2. The intelligent customer service data training model field migration method according to claim 1, wherein: the migration method further comprises the steps of training an initialization model by using all data sets to obtain an additional model; inputting the target data set into an additional model for calculation, and taking the intermediate output of the additional model as an additional sentence representation; splicing the domain sentence representation at the tail of the general sentence representation, and splicing the additional sentence representation at the tail of the domain sentence representation to obtain a spliced sentence representation; and inputting the spliced sentence representation into an initial network model for training to obtain a target model.

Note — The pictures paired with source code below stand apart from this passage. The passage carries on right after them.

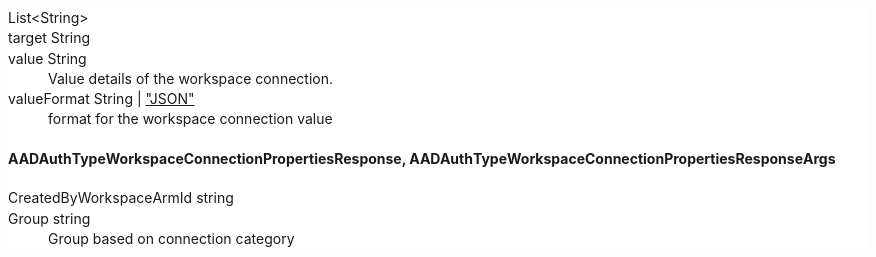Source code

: </span>
        <span class="property-indicator"></span>
        <span class="property-type">List&lt;String&gt;</span>
    </dt>
    <dd></dd><dt class="property-optional"
            title="Optional">
        <span id="target_yaml">
<a data-swiftype-name="resource-property" data-swiftype-type="text" href="#target_yaml" style="color: inherit; text-decoration: inherit;">target</a>
</span>
        <span class="property-indicator"></span>
        <span class="property-type">String</span>
    </dt>
    <dd></dd><dt class="property-optional"
            title="Optional">
        <span id="value_yaml">
<a data-swiftype-name="resource-property" data-swiftype-type="text" href="#value_yaml" style="color: inherit; text-decoration: inherit;">value</a>
</span>
        <span class="property-indicator"></span>
        <span class="property-type">String</span>
    </dt>
    <dd>Value details of the workspace connection.</dd><dt class="property-optional"
            title="Optional">
        <span id="valueformat_yaml">
<a data-swiftype-name="resource-property" data-swiftype-type="text" href="#valueformat_yaml" style="color: inherit; text-decoration: inherit;">value<wbr>Format</a>
</span>
        <span class="property-indicator"></span>
        <span class="property-type">String | <a href="#valueformat">&#34;JSON&#34;</a></span>
    </dt>
    <dd>format for the workspace connection value</dd></dl>
</pulumi-choosable>
</div>

<h4 id="aadauthtypeworkspaceconnectionpropertiesresponse">
AADAuth<wbr>Type<wbr>Workspace<wbr>Connection<wbr>Properties<wbr>Response<pulumi-choosable type="language" values="python,go" class="inline">, AADAuth<wbr>Type<wbr>Workspace<wbr>Connection<wbr>Properties<wbr>Response<wbr>Args</pulumi-choosable>
</h4>

<div>
<pulumi-choosable type="language" values="csharp">
<dl class="resources-properties"><dt class="property-required"
            title="Required">
        <span id="createdbyworkspacearmid_csharp">
<a data-swiftype-name="resource-property" data-swiftype-type="text" href="#createdbyworkspacearmid_csharp" style="color: inherit; text-decoration: inherit;">Created<wbr>By<wbr>Workspace<wbr>Arm<wbr>Id</a>
</span>
        <span class="property-indicator"></span>
        <span class="property-type">string</span>
    </dt>
    <dd></dd><dt class="property-required"
            title="Required">
        <span id="group_csharp">
<a data-swiftype-name="resource-property" data-swiftype-type="text" href="#group_csharp" style="color: inherit; text-decoration: inherit;">Group</a>
</span>
        <span class="property-indicator"></span>
        <span class="property-type">string</span>
    </dt>
    <dd>Group based on connection category</dd><dt class="property-optional"
            title="Optional">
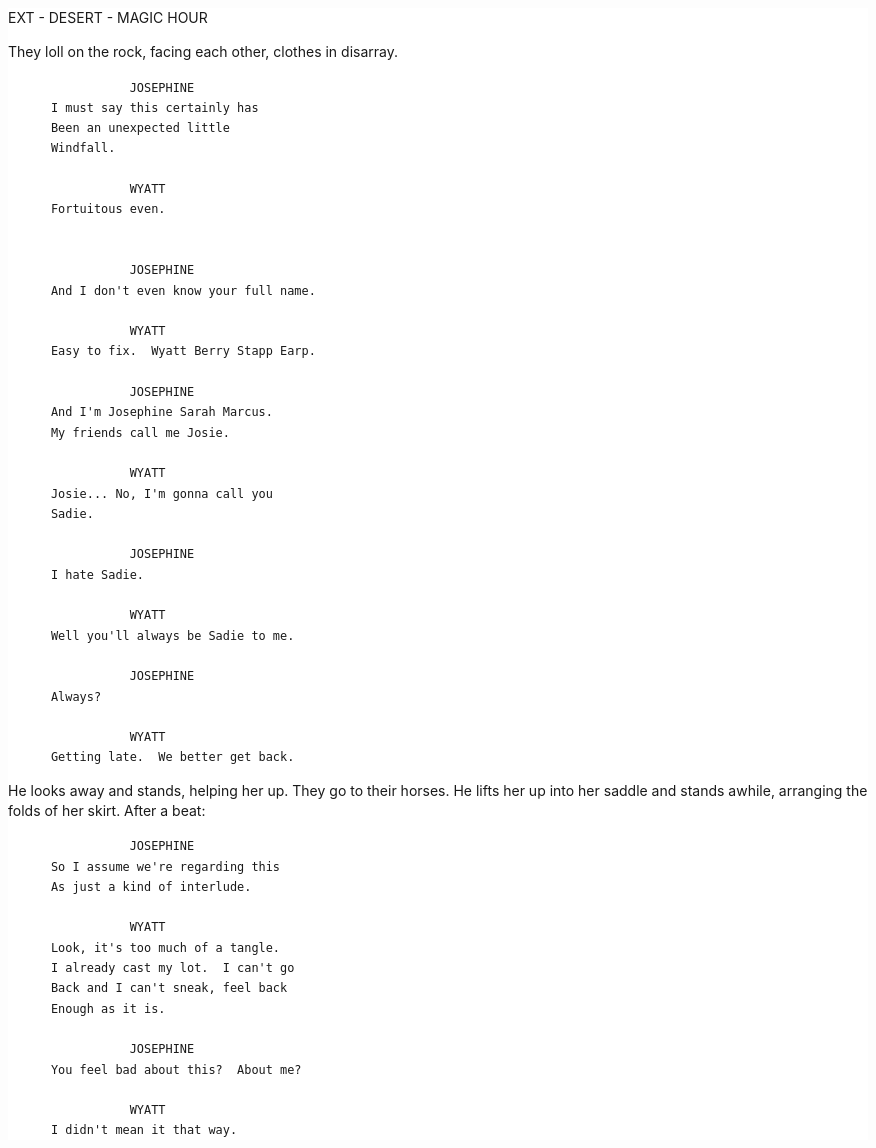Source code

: EXT - DESERT - MAGIC HOUR

They loll on the rock, facing each other, clothes in disarray.

                     JOSEPHINE
          I must say this certainly has
          Been an unexpected little
          Windfall.

                     WYATT
          Fortuitous even.


                     JOSEPHINE
          And I don't even know your full name.

                     WYATT
          Easy to fix.  Wyatt Berry Stapp Earp.

                     JOSEPHINE
          And I'm Josephine Sarah Marcus.
          My friends call me Josie.

                     WYATT
          Josie... No, I'm gonna call you
          Sadie.

                     JOSEPHINE
          I hate Sadie.

                     WYATT
          Well you'll always be Sadie to me.

                     JOSEPHINE
          Always?

                     WYATT
          Getting late.  We better get back.

He looks away and stands, helping her up.  They go to their 
horses.  He lifts her up into her saddle and stands awhile, 
arranging the folds of her skirt.  After a beat:

                     JOSEPHINE
          So I assume we're regarding this
          As just a kind of interlude.

                     WYATT
          Look, it's too much of a tangle.
          I already cast my lot.  I can't go
          Back and I can't sneak, feel back
          Enough as it is.

                     JOSEPHINE
          You feel bad about this?  About me?

                     WYATT
          I didn't mean it that way.
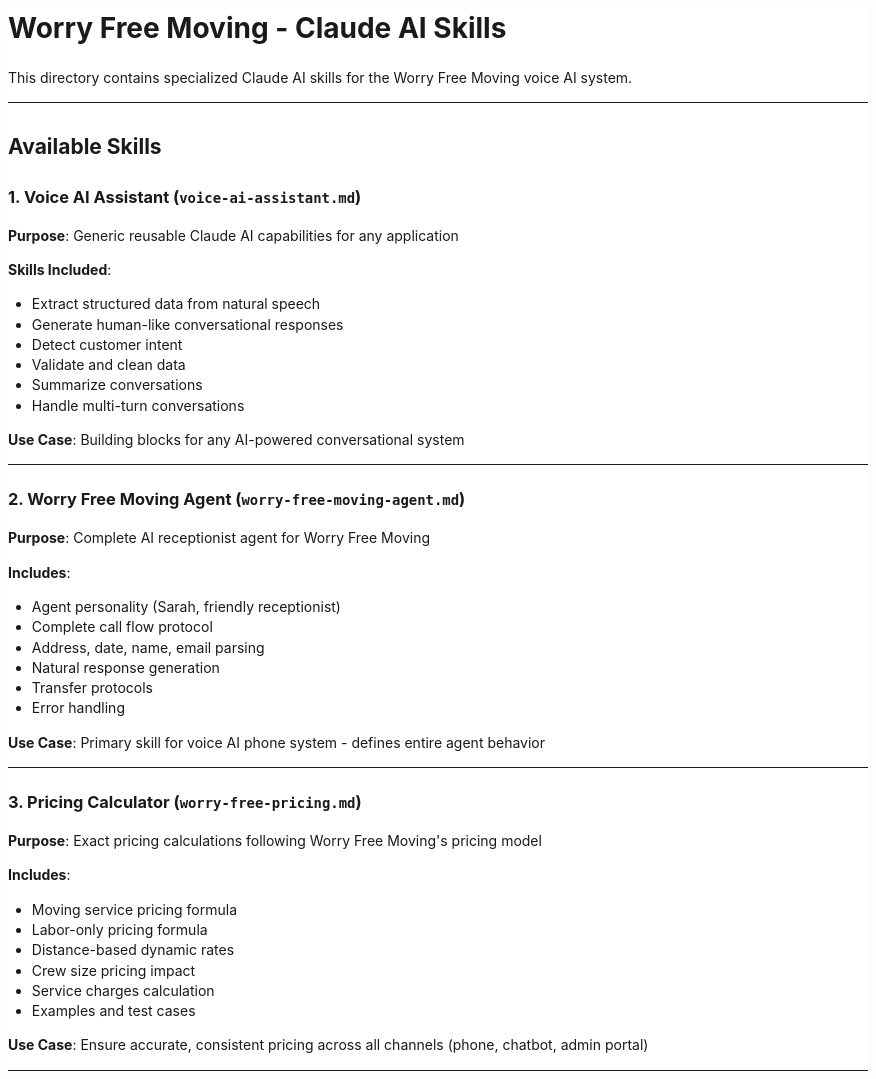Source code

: # Worry Free Moving - Claude AI Skills

This directory contains specialized Claude AI skills for the Worry Free Moving voice AI system.

---

## Available Skills

### 1. Voice AI Assistant (`voice-ai-assistant.md`)
**Purpose**: Generic reusable Claude AI capabilities for any application

**Skills Included**:
- Extract structured data from natural speech
- Generate human-like conversational responses
- Detect customer intent
- Validate and clean data
- Summarize conversations
- Handle multi-turn conversations

**Use Case**: Building blocks for any AI-powered conversational system

---

### 2. Worry Free Moving Agent (`worry-free-moving-agent.md`)
**Purpose**: Complete AI receptionist agent for Worry Free Moving

**Includes**:
- Agent personality (Sarah, friendly receptionist)
- Complete call flow protocol
- Address, date, name, email parsing
- Natural response generation
- Transfer protocols
- Error handling

**Use Case**: Primary skill for voice AI phone system - defines entire agent behavior

---

### 3. Pricing Calculator (`worry-free-pricing.md`)
**Purpose**: Exact pricing calculations following Worry Free Moving's pricing model

**Includes**:
- Moving service pricing formula
- Labor-only pricing formula
- Distance-based dynamic rates
- Crew size pricing impact
- Service charges calculation
- Examples and test cases

**Use Case**: Ensure accurate, consistent pricing across all channels (phone, chatbot, admin portal)

---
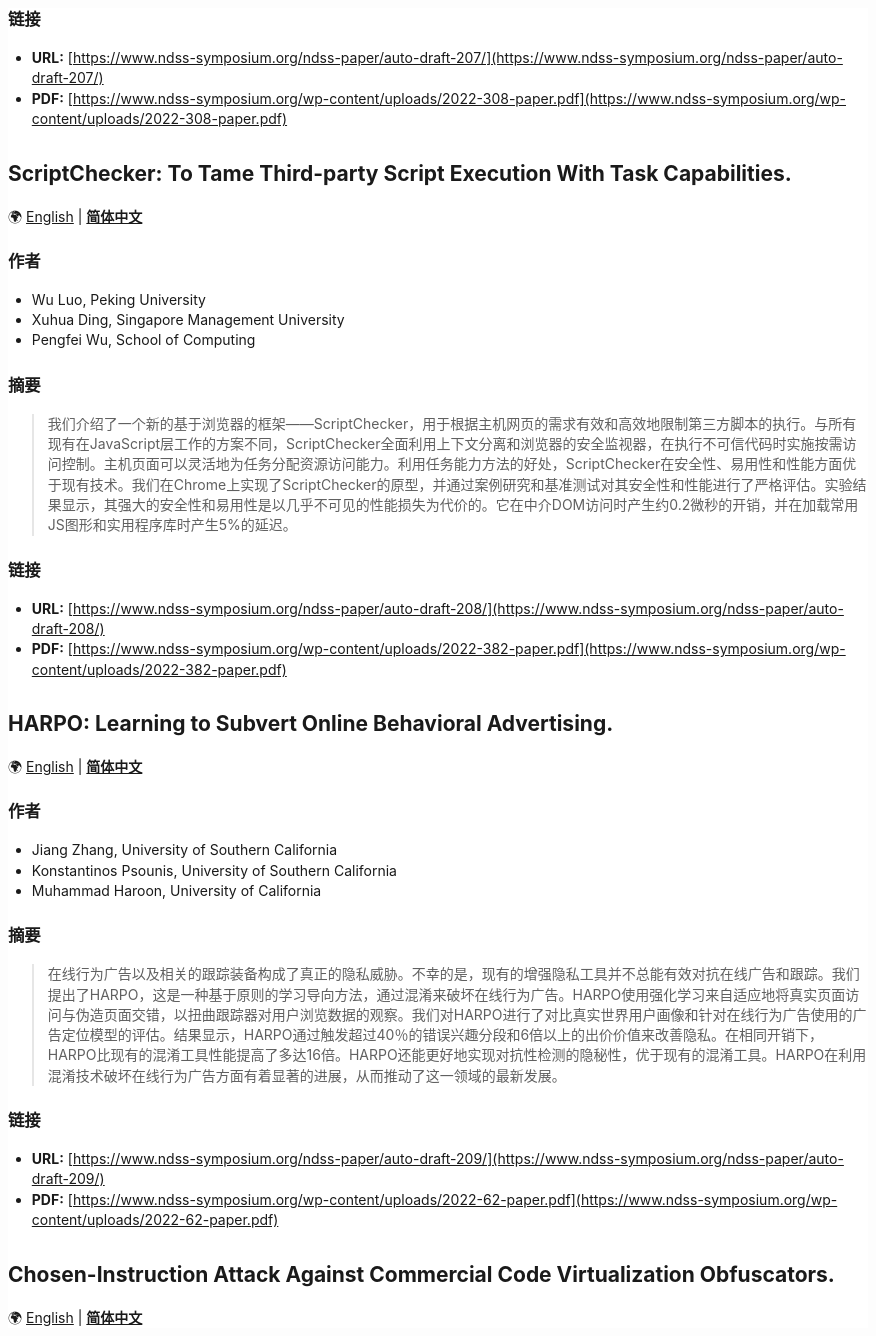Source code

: ### 链接
- **URL:** [https://www.ndss-symposium.org/ndss-paper/auto-draft-207/](https://www.ndss-symposium.org/ndss-paper/auto-draft-207/)
- **PDF:** [https://www.ndss-symposium.org/wp-content/uploads/2022-308-paper.pdf](https://www.ndss-symposium.org/wp-content/uploads/2022-308-paper.pdf)
## ScriptChecker: To Tame Third-party Script Execution With Task Capabilities.
🌍 [English](../../../docs/en/Network%20and%20Distributed%20System%20Security%20Symposium/Network%20and%20Distributed%20System%20Security%20Symposium[2022].md#scriptchecker-to-tame-third-party-script-execution-with-task-capabilities) | **[简体中文](../../../docs/zh-CN/Network%20and%20Distributed%20System%20Security%20Symposium/Network%20and%20Distributed%20System%20Security%20Symposium[2022].md#scriptchecker-to-tame-third-party-script-execution-with-task-capabilities)**
### 作者
* Wu Luo, Peking University
* Xuhua Ding, Singapore Management University
* Pengfei Wu, School of Computing
### 摘要
> 我们介绍了一个新的基于浏览器的框架——ScriptChecker，用于根据主机网页的需求有效和高效地限制第三方脚本的执行。与所有现有在JavaScript层工作的方案不同，ScriptChecker全面利用上下文分离和浏览器的安全监视器，在执行不可信代码时实施按需访问控制。主机页面可以灵活地为任务分配资源访问能力。利用任务能力方法的好处，ScriptChecker在安全性、易用性和性能方面优于现有技术。我们在Chrome上实现了ScriptChecker的原型，并通过案例研究和基准测试对其安全性和性能进行了严格评估。实验结果显示，其强大的安全性和易用性是以几乎不可见的性能损失为代价的。它在中介DOM访问时产生约0.2微秒的开销，并在加载常用JS图形和实用程序库时产生5%的延迟。

### 链接
- **URL:** [https://www.ndss-symposium.org/ndss-paper/auto-draft-208/](https://www.ndss-symposium.org/ndss-paper/auto-draft-208/)
- **PDF:** [https://www.ndss-symposium.org/wp-content/uploads/2022-382-paper.pdf](https://www.ndss-symposium.org/wp-content/uploads/2022-382-paper.pdf)
## HARPO: Learning to Subvert Online Behavioral Advertising.
🌍 [English](../../../docs/en/Network%20and%20Distributed%20System%20Security%20Symposium/Network%20and%20Distributed%20System%20Security%20Symposium[2022].md#harpo-learning-to-subvert-online-behavioral-advertising) | **[简体中文](../../../docs/zh-CN/Network%20and%20Distributed%20System%20Security%20Symposium/Network%20and%20Distributed%20System%20Security%20Symposium[2022].md#harpo-learning-to-subvert-online-behavioral-advertising)**
### 作者
* Jiang Zhang, University of Southern California
* Konstantinos Psounis, University of Southern California
* Muhammad Haroon, University of California
### 摘要
> 在线行为广告以及相关的跟踪装备构成了真正的隐私威胁。不幸的是，现有的增强隐私工具并不总能有效对抗在线广告和跟踪。我们提出了HARPO，这是一种基于原则的学习导向方法，通过混淆来破坏在线行为广告。HARPO使用强化学习来自适应地将真实页面访问与伪造页面交错，以扭曲跟踪器对用户浏览数据的观察。我们对HARPO进行了对比真实世界用户画像和针对在线行为广告使用的广告定位模型的评估。结果显示，HARPO通过触发超过40％的错误兴趣分段和6倍以上的出价价值来改善隐私。在相同开销下，HARPO比现有的混淆工具性能提高了多达16倍。HARPO还能更好地实现对抗性检测的隐秘性，优于现有的混淆工具。HARPO在利用混淆技术破坏在线行为广告方面有着显著的进展，从而推动了这一领域的最新发展。

### 链接
- **URL:** [https://www.ndss-symposium.org/ndss-paper/auto-draft-209/](https://www.ndss-symposium.org/ndss-paper/auto-draft-209/)
- **PDF:** [https://www.ndss-symposium.org/wp-content/uploads/2022-62-paper.pdf](https://www.ndss-symposium.org/wp-content/uploads/2022-62-paper.pdf)
## Chosen-Instruction Attack Against Commercial Code Virtualization Obfuscators.
🌍 [English](../../../docs/en/Network%20and%20Distributed%20System%20Security%20Symposium/Network%20and%20Distributed%20System%20Security%20Symposium[2022].md#chosen-instruction-attack-against-commercial-code-virtualization-obfuscators) | **[简体中文](../../../docs/zh-CN/Network%20and%20Distributed%20System%20Security%20Symposium/Network%20and%20Distributed%20System%20Security%20Symposium[2022].md#chosen-instruction-attack-against-commercial-code-virtualization-obfuscators)**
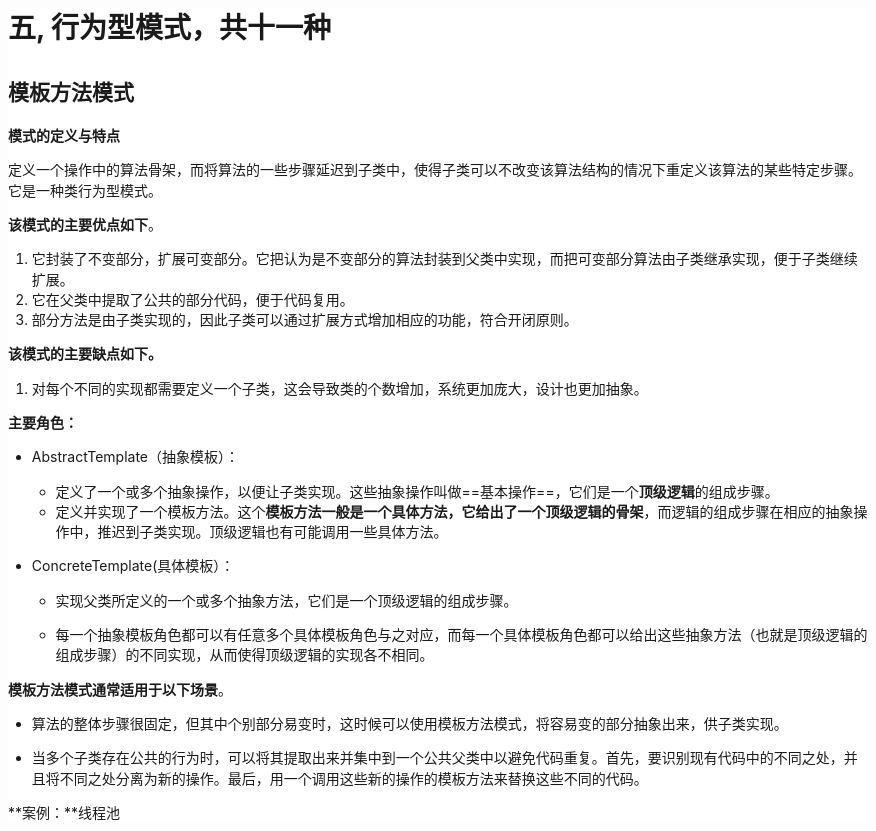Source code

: # 五, 行为型模式，共十一种

## 模板方法模式 

**模式的定义与特点**

定义一个操作中的算法⻣架，而将算法的一些步骤延迟到子类中，使得子类可以不改变该算法结构的情况下重定义该算法的某些特定步骤。它是一种类行为型模式。



**该模式的主要优点如下**。

1. 它封装了不变部分，扩展可变部分。它把认为是不变部分的算法封装到父类中实现，而把可变部分算法由子类继承实现，便于子类继续扩展。
2. 它在父类中提取了公共的部分代码，便于代码复用。
3. 部分方法是由子类实现的，因此子类可以通过扩展方式增加相应的功能，符合开闭原则。

**该模式的主要缺点如下。**

1. 对每个不同的实现都需要定义一个子类，这会导致类的个数增加，系统更加庞大，设计也更加抽象。



**主要角色：**

- AbstractTemplate（抽象模板）：

  - 定义了一个或多个抽象操作，以便让子类实现。这些抽象操作叫做==基本操作==，它们是一个**顶级逻辑**的组成步骤。
  - 定义并实现了一个模板方法。这个**模板方法一般是一个具体方法，它给出了一个顶级逻辑的骨架**，而逻辑的组成步骤在相应的抽象操作中，推迟到子类实现。顶级逻辑也有可能调用一些具体方法。

- ConcreteTemplate(具体模板）：

  - 实现父类所定义的一个或多个抽象方法，它们是一个顶级逻辑的组成步骤。

  - 每一个抽象模板角色都可以有任意多个具体模板角色与之对应，而每一个具体模板角色都可以给出这些抽象方法（也就是顶级逻辑的组成步骤）的不同实现，从而使得顶级逻辑的实现各不相同。

    

**模板方法模式通常适用于以下场景**。

- 算法的整体步骤很固定，但其中个别部分易变时，这时候可以使用模板方法模式，将容易变的部分抽象出来，供子类实现。

- 当多个子类存在公共的行为时，可以将其提取出来并集中到一个公共父类中以避免代码重复。首先，要识别现有代码中的不同之处，并且将不同之处分离为新的操作。最后，用一个调用这些新的操作的模板方法来替换这些不同的代码。

  

**案例：**线程池
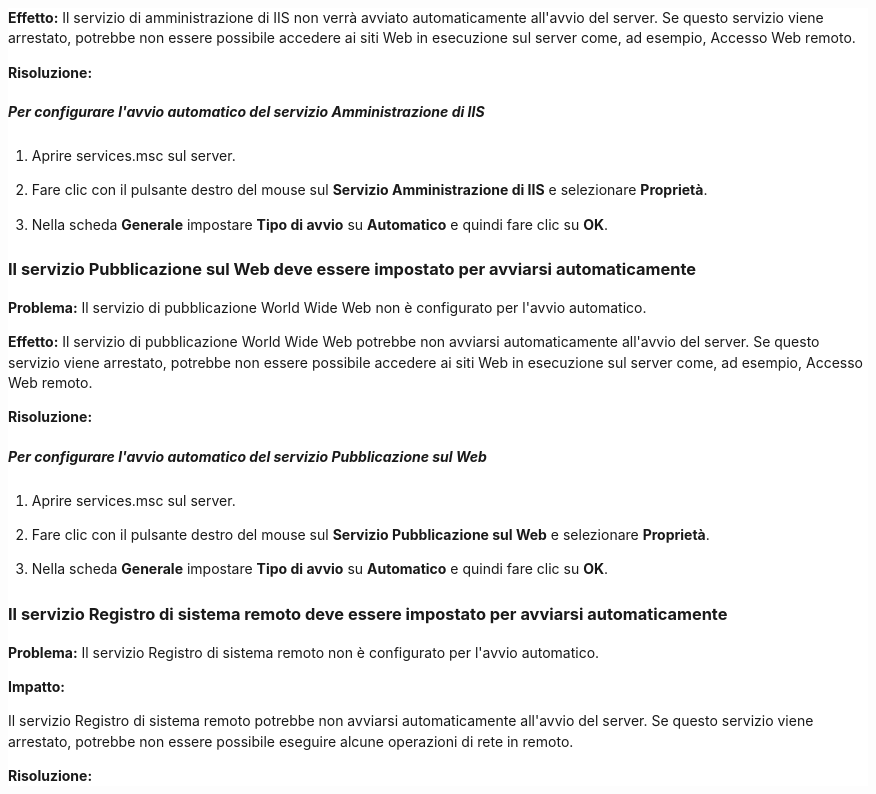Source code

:  **Effetto:** Il servizio di amministrazione di IIS non verrà avviato automaticamente all'avvio del server. Se questo servizio viene arrestato, potrebbe non essere possibile accedere ai siti Web in esecuzione sul server come, ad esempio, Accesso Web remoto.  
  
 **Risoluzione:**  
  
##### <a name="to-configure-the-iis-admin-service-to-start-automatically"></a>Per configurare l'avvio automatico del servizio Amministrazione di IIS  
  
1.  Aprire services.msc sul server.  
  
2.  Fare clic con il pulsante destro del mouse sul **Servizio Amministrazione di IIS** e selezionare **Proprietà**.  
  
3.  Nella scheda **Generale** impostare **Tipo di avvio** su **Automatico** e quindi fare clic su **OK**.  
  
### <a name="the-world-wide-web-publishing-service-should-be-configured-to-start-automatically-by-default"></a>Il servizio Pubblicazione sul Web deve essere impostato per avviarsi automaticamente  
 **Problema:**  Il servizio di pubblicazione World Wide Web non è configurato per l'avvio automatico.  
  
 **Effetto:**  Il servizio di pubblicazione World Wide Web potrebbe non avviarsi automaticamente all'avvio del server. Se questo servizio viene arrestato, potrebbe non essere possibile accedere ai siti Web in esecuzione sul server come, ad esempio, Accesso Web remoto.  
  
 **Risoluzione:**  
  
##### <a name="to-configure-the-world-wide-web-publishing-service-to-start-automatically"></a>Per configurare l'avvio automatico del servizio Pubblicazione sul Web  
  
1.  Aprire services.msc sul server.  
  
2.  Fare clic con il pulsante destro del mouse sul **Servizio Pubblicazione sul Web** e selezionare **Proprietà**.  
  
3.  Nella scheda **Generale** impostare **Tipo di avvio** su **Automatico** e quindi fare clic su **OK**.  
  
### <a name="the-remote-registry-service-should-be-configured-to-start-automatically-by-default"></a>Il servizio Registro di sistema remoto deve essere impostato per avviarsi automaticamente  
 **Problema:**  Il servizio Registro di sistema remoto non è configurato per l'avvio automatico.  
  
 **Impatto:**  
  
 Il servizio Registro di sistema remoto potrebbe non avviarsi automaticamente all'avvio del server. Se questo servizio viene arrestato, potrebbe non essere possibile eseguire alcune operazioni di rete in remoto.  
  
 **Risoluzione:**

3. The intelligent customer service data training model field migration method according to claim 1 or 2, wherein: the training of the initial network model to obtain the universal model by using all the data sets comprises the following steps:

s111: performing numerical conversion on each statement of each data set in all data sets to obtain a vector with a specified length;

s112: a plurality of vectors obtained by processing the same data set form a matrix of the data set;

4. The intelligent customer service data training model field migration method according to claim 1 or 2, wherein: the training of the initial network model by using the data sets of all the fields to obtain a plurality of field models comprises the following steps of;

s121: performing numerical conversion on each statement of each data set in the same field of data sets to obtain a vector with a specified length;

5. The intelligent customer service data training model field migration method as claimed in claim 2, wherein: the training the initialization model to obtain the additional model by using all the data sets comprises the following steps:

6. The intelligent customer service data training model field migration method as claimed in claim 5, wherein: the objective function of the field preference is a distance measurement function or an included angle measurement function.

7. The intelligent customer service data training model field migration method according to claim 1, wherein: the inputting of the target data set into the general model and the domain model calculation comprises:

8. The intelligent customer service data training model field migration method according to claim 1, wherein: training the initial network model by using all data sets to obtain a general model, specifically training the initial network model by using all data sets aiming at semantic classification tasks to obtain the general model; training an initial network model by using the data sets of each field to obtain a plurality of field models, specifically training the initial network model by using the data sets of each field for semantic classification tasks to obtain a plurality of field models; the data of all the data sets are labeled with semantic categories in advance.

9. The intelligent customer service data training model field migration method according to claim 1, wherein: the target data set belongs to any field data set, the data quantity is smaller than that of the field data set, and the data in the target data set are labeled with semantic categories in advance.